To-do item: Leave every picture out. Set down all the lines below exactly.

^^^^^^^^

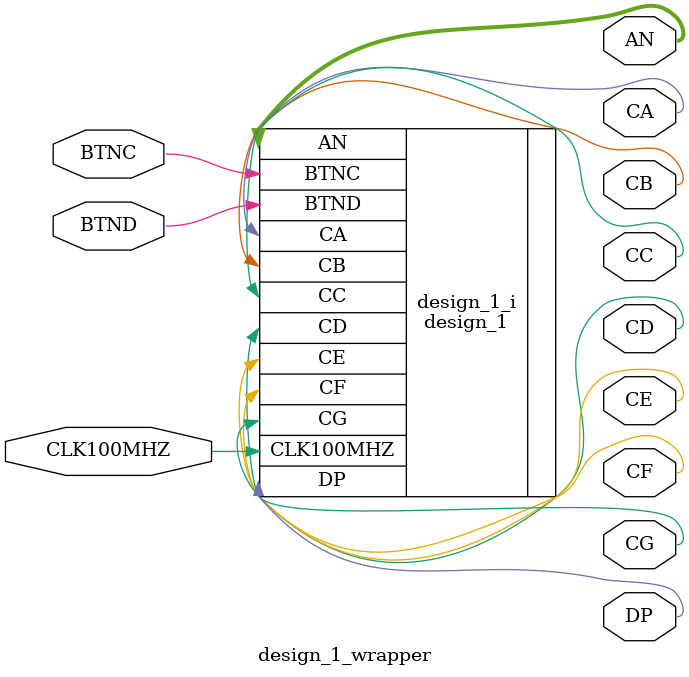
<source format=v>
`timescale 1 ps / 1 ps

module design_1_wrapper
   (AN,
    BTNC,
    BTND,
    CA,
    CB,
    CC,
    CD,
    CE,
    CF,
    CG,
    CLK100MHZ,
    DP);
  output [7:0]AN;
  input BTNC;
  input BTND;
  output CA;
  output CB;
  output CC;
  output CD;
  output CE;
  output CF;
  output CG;
  input CLK100MHZ;
  output DP;

  wire [7:0]AN;
  wire BTNC;
  wire BTND;
  wire CA;
  wire CB;
  wire CC;
  wire CD;
  wire CE;
  wire CF;
  wire CG;
  wire CLK100MHZ;
  wire DP;

  design_1 design_1_i
       (.AN(AN),
        .BTNC(BTNC),
        .BTND(BTND),
        .CA(CA),
        .CB(CB),
        .CC(CC),
        .CD(CD),
        .CE(CE),
        .CF(CF),
        .CG(CG),
        .CLK100MHZ(CLK100MHZ),
        .DP(DP));
endmodule

</source>
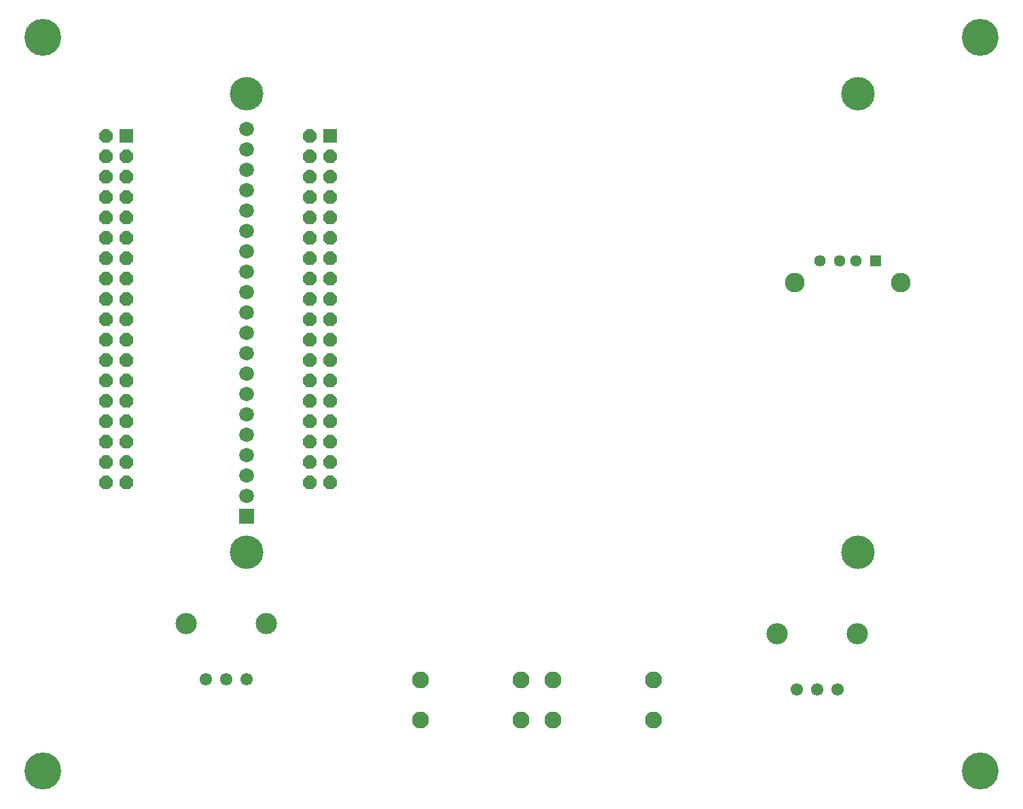
<source format=gbr>
G04 EAGLE Gerber RS-274X export*
G75*
%MOMM*%
%FSLAX34Y34*%
%LPD*%
%INSoldermask Bottom*%
%IPPOS*%
%AMOC8*
5,1,8,0,0,1.08239X$1,22.5*%
G01*
%ADD10C,1.552400*%
%ADD11C,2.652400*%
%ADD12C,2.112400*%
%ADD13R,1.440400X1.440400*%
%ADD14C,1.440400*%
%ADD15C,2.452400*%
%ADD16R,1.676400X1.676400*%
%ADD17P,1.814519X8X292.500000*%
%ADD18R,1.828800X1.828800*%
%ADD19C,1.828800*%
%ADD20C,4.168400*%
%ADD21C,4.597400*%


D10*
X254400Y165100D03*
X279400Y165100D03*
X304400Y165100D03*
D11*
X229400Y235100D03*
X329400Y235100D03*
D12*
X646700Y164700D03*
X646700Y114700D03*
X521700Y114700D03*
X521700Y164700D03*
D13*
X1089100Y687400D03*
D14*
X1064100Y687400D03*
X1044100Y687400D03*
X1019100Y687400D03*
D15*
X1119800Y660300D03*
X988400Y660300D03*
D10*
X991000Y152400D03*
X1016000Y152400D03*
X1041000Y152400D03*
D11*
X966000Y222400D03*
X1066000Y222400D03*
D12*
X811800Y164700D03*
X811800Y114700D03*
X686800Y114700D03*
X686800Y164700D03*
D16*
X409200Y842600D03*
D17*
X383800Y842600D03*
X409200Y817200D03*
X383800Y817200D03*
X409200Y791800D03*
X383800Y791800D03*
X409200Y766400D03*
X383800Y766400D03*
X409200Y741000D03*
X383800Y741000D03*
X409200Y715600D03*
X383800Y715600D03*
X409200Y690200D03*
X383800Y690200D03*
X409200Y664800D03*
X383800Y664800D03*
X409200Y639400D03*
X383800Y639400D03*
X409200Y614000D03*
X383800Y614000D03*
X409200Y588600D03*
X383800Y588600D03*
X409200Y563200D03*
X383800Y563200D03*
X409200Y537800D03*
X383800Y537800D03*
X409200Y512400D03*
X383800Y512400D03*
X409200Y487000D03*
X383800Y487000D03*
X409200Y461600D03*
X383800Y461600D03*
X409200Y436200D03*
X383800Y436200D03*
X409200Y410800D03*
X383800Y410800D03*
D16*
X155200Y842600D03*
D17*
X129800Y842600D03*
X155200Y817200D03*
X129800Y817200D03*
X155200Y791800D03*
X129800Y791800D03*
X155200Y766400D03*
X129800Y766400D03*
X155200Y741000D03*
X129800Y741000D03*
X155200Y715600D03*
X129800Y715600D03*
X155200Y690200D03*
X129800Y690200D03*
X155200Y664800D03*
X129800Y664800D03*
X155200Y639400D03*
X129800Y639400D03*
X155200Y614000D03*
X129800Y614000D03*
X155200Y588600D03*
X129800Y588600D03*
X155200Y563200D03*
X129800Y563200D03*
X155200Y537800D03*
X129800Y537800D03*
X155200Y512400D03*
X129800Y512400D03*
X155200Y487000D03*
X129800Y487000D03*
X155200Y461600D03*
X129800Y461600D03*
X155200Y436200D03*
X129800Y436200D03*
X155200Y410800D03*
X129800Y410800D03*
D18*
X304800Y368300D03*
D19*
X304800Y393700D03*
X304800Y419100D03*
X304800Y444500D03*
X304800Y469900D03*
X304800Y495300D03*
X304800Y520700D03*
X304800Y546100D03*
X304800Y571500D03*
X304800Y596900D03*
X304800Y622300D03*
X304800Y647700D03*
X304800Y673100D03*
X304800Y698500D03*
X304800Y723900D03*
X304800Y749300D03*
X304800Y774700D03*
X304800Y800100D03*
X304800Y825500D03*
X304800Y850900D03*
D20*
X304800Y323850D03*
X304800Y895350D03*
X1066800Y323850D03*
X1066800Y895350D03*
D21*
X1219200Y965200D03*
X50800Y965200D03*
X50800Y50800D03*
X1219200Y50800D03*
M02*

</source>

^^^^^^^^

Output for this task:
<source format=v>
`timescale 1 ps / 1 ps

module design_1_wrapper
   (AN,
    BTNC,
    BTND,
    CA,
    CB,
    CC,
    CD,
    CE,
    CF,
    CG,
    CLK100MHZ,
    DP);
  output [7:0]AN;
  input BTNC;
  input BTND;
  output CA;
  output CB;
  output CC;
  output CD;
  output CE;
  output CF;
  output CG;
  input CLK100MHZ;
  output DP;

  wire [7:0]AN;
  wire BTNC;
  wire BTND;
  wire CA;
  wire CB;
  wire CC;
  wire CD;
  wire CE;
  wire CF;
  wire CG;
  wire CLK100MHZ;
  wire DP;

  design_1 design_1_i
       (.AN(AN),
        .BTNC(BTNC),
        .BTND(BTND),
        .CA(CA),
        .CB(CB),
        .CC(CC),
        .CD(CD),
        .CE(CE),
        .CF(CF),
        .CG(CG),
        .CLK100MHZ(CLK100MHZ),
        .DP(DP));
endmodule

</source>
<source format=gbr>
G04 EAGLE Gerber RS-274X export*
G75*
%MOMM*%
%FSLAX34Y34*%
%LPD*%
%INSoldermask Bottom*%
%IPPOS*%
%AMOC8*
5,1,8,0,0,1.08239X$1,22.5*%
G01*
%ADD10C,1.552400*%
%ADD11C,2.652400*%
%ADD12C,2.112400*%
%ADD13R,1.440400X1.440400*%
%ADD14C,1.440400*%
%ADD15C,2.452400*%
%ADD16R,1.676400X1.676400*%
%ADD17P,1.814519X8X292.500000*%
%ADD18R,1.828800X1.828800*%
%ADD19C,1.828800*%
%ADD20C,4.168400*%
%ADD21C,4.597400*%


D10*
X254400Y165100D03*
X279400Y165100D03*
X304400Y165100D03*
D11*
X229400Y235100D03*
X329400Y235100D03*
D12*
X646700Y164700D03*
X646700Y114700D03*
X521700Y114700D03*
X521700Y164700D03*
D13*
X1089100Y687400D03*
D14*
X1064100Y687400D03*
X1044100Y687400D03*
X1019100Y687400D03*
D15*
X1119800Y660300D03*
X988400Y660300D03*
D10*
X991000Y152400D03*
X1016000Y152400D03*
X1041000Y152400D03*
D11*
X966000Y222400D03*
X1066000Y222400D03*
D12*
X811800Y164700D03*
X811800Y114700D03*
X686800Y114700D03*
X686800Y164700D03*
D16*
X409200Y842600D03*
D17*
X383800Y842600D03*
X409200Y817200D03*
X383800Y817200D03*
X409200Y791800D03*
X383800Y791800D03*
X409200Y766400D03*
X383800Y766400D03*
X409200Y741000D03*
X383800Y741000D03*
X409200Y715600D03*
X383800Y715600D03*
X409200Y690200D03*
X383800Y690200D03*
X409200Y664800D03*
X383800Y664800D03*
X409200Y639400D03*
X383800Y639400D03*
X409200Y614000D03*
X383800Y614000D03*
X409200Y588600D03*
X383800Y588600D03*
X409200Y563200D03*
X383800Y563200D03*
X409200Y537800D03*
X383800Y537800D03*
X409200Y512400D03*
X383800Y512400D03*
X409200Y487000D03*
X383800Y487000D03*
X409200Y461600D03*
X383800Y461600D03*
X409200Y436200D03*
X383800Y436200D03*
X409200Y410800D03*
X383800Y410800D03*
D16*
X155200Y842600D03*
D17*
X129800Y842600D03*
X155200Y817200D03*
X129800Y817200D03*
X155200Y791800D03*
X129800Y791800D03*
X155200Y766400D03*
X129800Y766400D03*
X155200Y741000D03*
X129800Y741000D03*
X155200Y715600D03*
X129800Y715600D03*
X155200Y690200D03*
X129800Y690200D03*
X155200Y664800D03*
X129800Y664800D03*
X155200Y639400D03*
X129800Y639400D03*
X155200Y614000D03*
X129800Y614000D03*
X155200Y588600D03*
X129800Y588600D03*
X155200Y563200D03*
X129800Y563200D03*
X155200Y537800D03*
X129800Y537800D03*
X155200Y512400D03*
X129800Y512400D03*
X155200Y487000D03*
X129800Y487000D03*
X155200Y461600D03*
X129800Y461600D03*
X155200Y436200D03*
X129800Y436200D03*
X155200Y410800D03*
X129800Y410800D03*
D18*
X304800Y368300D03*
D19*
X304800Y393700D03*
X304800Y419100D03*
X304800Y444500D03*
X304800Y469900D03*
X304800Y495300D03*
X304800Y520700D03*
X304800Y546100D03*
X304800Y571500D03*
X304800Y596900D03*
X304800Y622300D03*
X304800Y647700D03*
X304800Y673100D03*
X304800Y698500D03*
X304800Y723900D03*
X304800Y749300D03*
X304800Y774700D03*
X304800Y800100D03*
X304800Y825500D03*
X304800Y850900D03*
D20*
X304800Y323850D03*
X304800Y895350D03*
X1066800Y323850D03*
X1066800Y895350D03*
D21*
X1219200Y965200D03*
X50800Y965200D03*
X50800Y50800D03*
X1219200Y50800D03*
M02*

</source>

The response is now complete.